Бал закончился, когда звезды уже
густо усеяли небо над Тортугой, а шум скрипок сменился гулом порта
за стенами губернаторского дома. Я попрощался с Изабеллой — она
бросила мне еще одну из своих хитрых улыбок, — и я шагнул в ночь.
Вино гудело в голове, но не так, чтобы затуманить разум, а ровно
настолько, чтобы ноги шли легко, а мысли текли быстро. Я поправил
бандану, похлопал по крюку у пояса и двинулся к «Принцессе Карибов»
через темные переулки. Пирс был недалеко, но я решил срезать путь —
не люблю долгие прогулки, когда можно дойти напрямик.
Улочки Тортуги были узкими,
вонючими, заваленными мусором и костями от рыбы. Фонари тут не
горели — их либо разбили, либо украли, — и только луна бросала
бледный свет на кривые стены лачуг. Шум порта доносился
приглушенно: пьяные вопли, звон монет, скрип весел в гавани. Я
шагал уверенно, чувствуя, как сапоги скользят по грязи, и
прислушивался к каждому звуку. Тортуга — место, где нож в спину
втыкают быстрее, чем здороваются, а я знал, что могу стать
мишенью.
И я накаркал.
Тень мелькнула у поворота и я
остановился, положив руку на крюк. Тишина слишком подозрительная.

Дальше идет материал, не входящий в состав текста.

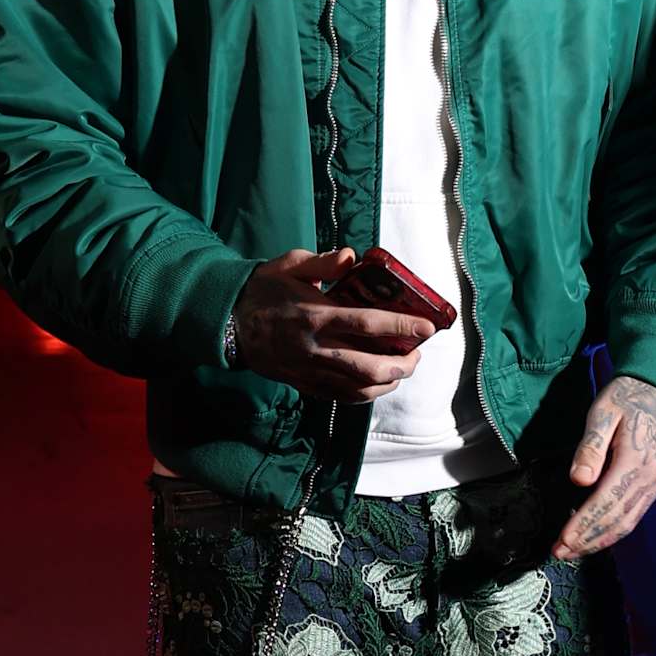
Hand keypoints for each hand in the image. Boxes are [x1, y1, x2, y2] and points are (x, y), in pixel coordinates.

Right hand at [232, 247, 429, 403]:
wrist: (228, 323)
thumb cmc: (263, 290)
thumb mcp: (289, 265)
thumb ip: (322, 262)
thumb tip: (352, 258)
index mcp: (315, 316)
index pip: (368, 324)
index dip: (402, 327)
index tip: (427, 327)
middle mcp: (315, 349)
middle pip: (369, 367)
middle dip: (402, 364)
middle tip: (417, 354)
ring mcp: (309, 370)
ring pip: (358, 388)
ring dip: (388, 382)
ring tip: (402, 369)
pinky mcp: (304, 384)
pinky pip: (341, 397)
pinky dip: (366, 394)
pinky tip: (378, 383)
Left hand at [553, 374, 655, 559]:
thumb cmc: (628, 399)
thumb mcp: (603, 412)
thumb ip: (591, 447)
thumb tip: (580, 479)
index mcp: (635, 460)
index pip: (606, 502)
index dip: (583, 525)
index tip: (563, 540)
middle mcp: (650, 478)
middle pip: (617, 520)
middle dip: (587, 540)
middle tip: (560, 552)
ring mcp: (655, 484)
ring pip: (627, 523)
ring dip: (599, 541)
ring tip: (572, 551)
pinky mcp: (654, 486)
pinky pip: (634, 516)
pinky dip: (613, 531)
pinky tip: (595, 536)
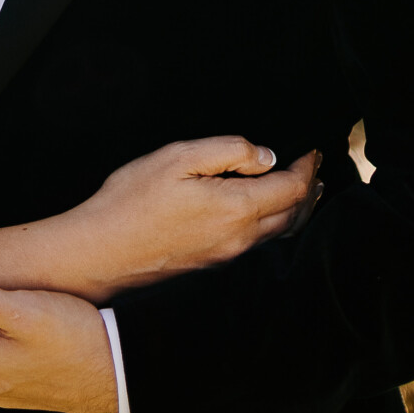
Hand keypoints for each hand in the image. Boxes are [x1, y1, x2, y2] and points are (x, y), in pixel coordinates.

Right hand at [66, 136, 320, 300]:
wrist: (101, 252)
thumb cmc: (132, 201)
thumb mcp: (177, 158)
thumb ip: (228, 151)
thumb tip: (266, 156)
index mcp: (237, 208)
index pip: (292, 188)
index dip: (307, 167)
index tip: (312, 149)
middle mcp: (241, 238)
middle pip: (294, 215)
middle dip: (308, 188)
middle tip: (313, 166)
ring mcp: (228, 255)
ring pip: (279, 233)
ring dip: (295, 208)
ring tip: (301, 188)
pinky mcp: (214, 263)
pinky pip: (259, 242)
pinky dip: (276, 222)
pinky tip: (266, 211)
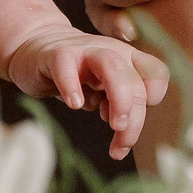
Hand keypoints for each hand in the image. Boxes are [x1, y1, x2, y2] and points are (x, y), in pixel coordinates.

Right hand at [7, 27, 170, 158]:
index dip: (153, 97)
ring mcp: (85, 51)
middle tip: (122, 143)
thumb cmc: (76, 75)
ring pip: (112, 67)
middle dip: (134, 117)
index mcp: (128, 59)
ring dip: (119, 98)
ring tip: (113, 124)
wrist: (36, 49)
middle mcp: (112, 52)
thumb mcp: (103, 90)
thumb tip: (124, 126)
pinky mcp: (57, 55)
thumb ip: (117, 104)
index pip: (156, 74)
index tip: (133, 122)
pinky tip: (74, 104)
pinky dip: (72, 86)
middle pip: (135, 81)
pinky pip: (67, 66)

Тихие шаги за спиной, как стук капель по палубе. Я крутнулся,
щурясь в темноту, и увидел врагов.
Трое.
Высокий с дубинкой, висевшей у него
на поясе, коротыш с ножом в руке и третий, тощий, с лицом, будто
вырезанным из старого дерева, — он держал веревку, словно собирался
меня вязать. Бандиты. Не пьяные матросы, дерущиеся за ром, а те,
кто пришел на дело. Я стиснул зубы. Кто-то их подослал — клерк из
«Торгового Дома Блейка», мстящий за провал Кита? Или местные крысы,
почуявшие добычу? Времени гадать не было.
— Эй, красавчик, — прохрипел
высокий, шагнув ближе. Голос его был скрипучий, тяжелый. — Куда
спешишь? Кошель брось, и, может, живым уйдешь.
Я улыбнулся, отступая на шаг, чтобы
держать всех троих в поле зрения.
— А может, я вам кишки выпущу, и
посмотрим, кто уйдет? — спросил я, вытаскивая крюк из-за пояса.